Take the listing below and print exactly the lines starting at the line containing "AKIL OYUNLARI 3" and ending at the line containing "ALTINCI KOĞUŞ", both ends included, and no others.

──────── Input data ────────

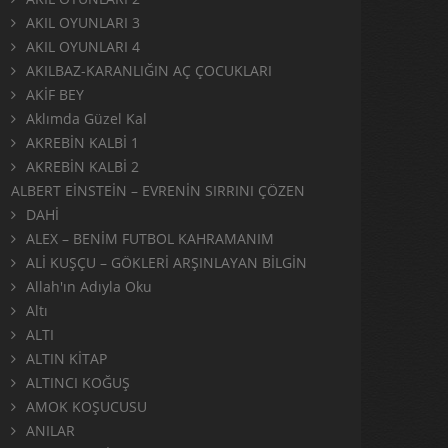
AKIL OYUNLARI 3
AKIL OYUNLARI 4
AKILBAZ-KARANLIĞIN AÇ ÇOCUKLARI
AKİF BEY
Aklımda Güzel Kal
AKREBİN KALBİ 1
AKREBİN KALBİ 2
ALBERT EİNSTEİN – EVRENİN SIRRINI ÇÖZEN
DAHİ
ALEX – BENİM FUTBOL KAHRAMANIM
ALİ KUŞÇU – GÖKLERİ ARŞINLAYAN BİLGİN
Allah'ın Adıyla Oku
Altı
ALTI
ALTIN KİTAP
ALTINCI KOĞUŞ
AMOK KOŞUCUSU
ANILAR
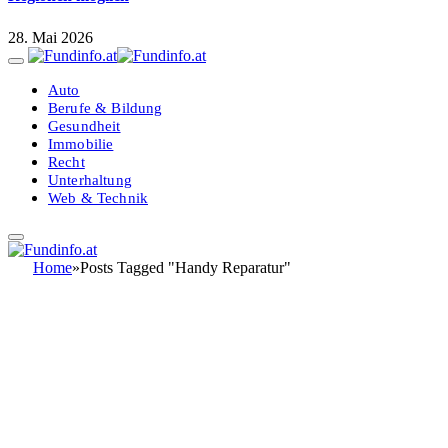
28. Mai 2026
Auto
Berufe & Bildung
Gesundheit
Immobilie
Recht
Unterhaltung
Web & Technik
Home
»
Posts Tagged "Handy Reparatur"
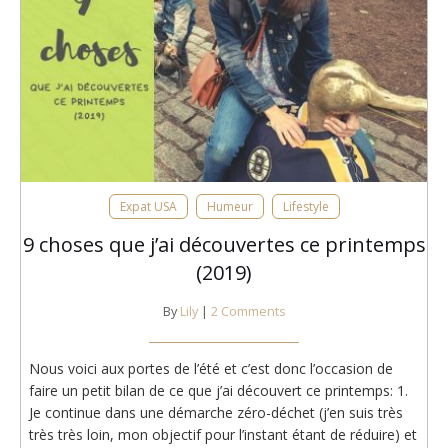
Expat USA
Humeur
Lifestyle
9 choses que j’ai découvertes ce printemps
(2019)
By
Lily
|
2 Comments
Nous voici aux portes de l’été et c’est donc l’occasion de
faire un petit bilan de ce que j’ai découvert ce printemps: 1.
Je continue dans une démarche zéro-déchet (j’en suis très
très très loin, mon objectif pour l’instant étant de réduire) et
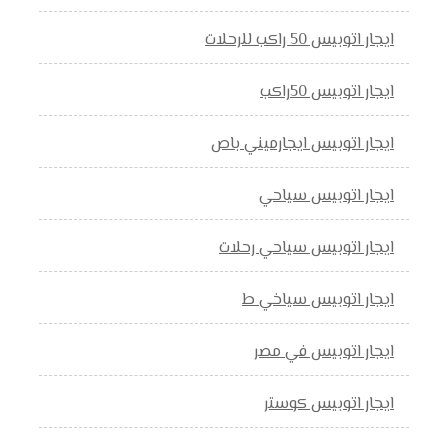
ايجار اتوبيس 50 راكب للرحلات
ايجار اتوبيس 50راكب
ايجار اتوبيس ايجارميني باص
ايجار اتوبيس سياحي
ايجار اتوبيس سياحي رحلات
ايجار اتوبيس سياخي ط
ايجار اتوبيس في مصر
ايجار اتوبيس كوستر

────────
──────── Input data ────────

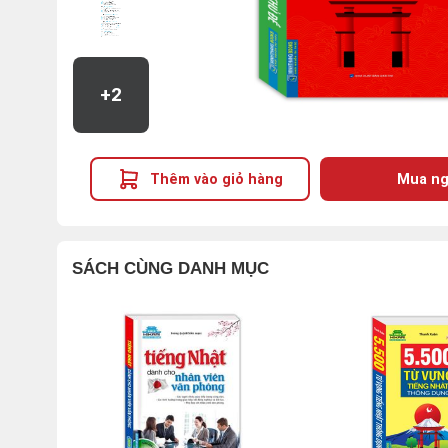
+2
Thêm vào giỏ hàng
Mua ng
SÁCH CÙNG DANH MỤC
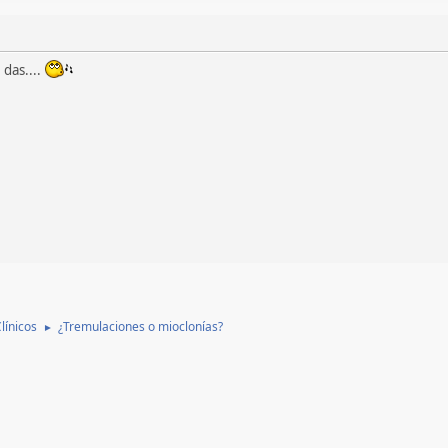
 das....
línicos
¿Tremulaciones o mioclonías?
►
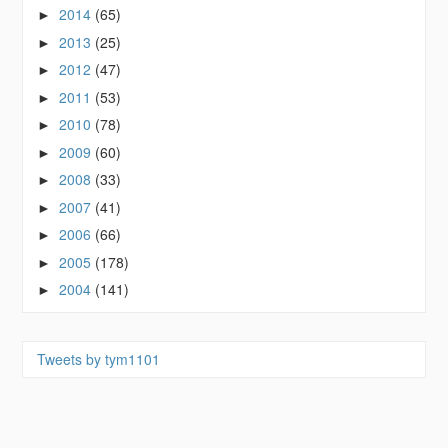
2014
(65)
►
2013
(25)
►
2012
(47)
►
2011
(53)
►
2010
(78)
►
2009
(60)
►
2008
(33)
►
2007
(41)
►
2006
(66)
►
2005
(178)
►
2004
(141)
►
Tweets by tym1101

────────

Exercise result —
AKIL OYUNLARI 3
AKIL OYUNLARI 4
AKILBAZ-KARANLIĞIN AÇ ÇOCUKLARI
AKİF BEY
Aklımda Güzel Kal
AKREBİN KALBİ 1
AKREBİN KALBİ 2
ALBERT EİNSTEİN – EVRENİN SIRRINI ÇÖZEN
DAHİ
ALEX – BENİM FUTBOL KAHRAMANIM
ALİ KUŞÇU – GÖKLERİ ARŞINLAYAN BİLGİN
Allah'ın Adıyla Oku
Altı
ALTI
ALTIN KİTAP
ALTINCI KOĞUŞ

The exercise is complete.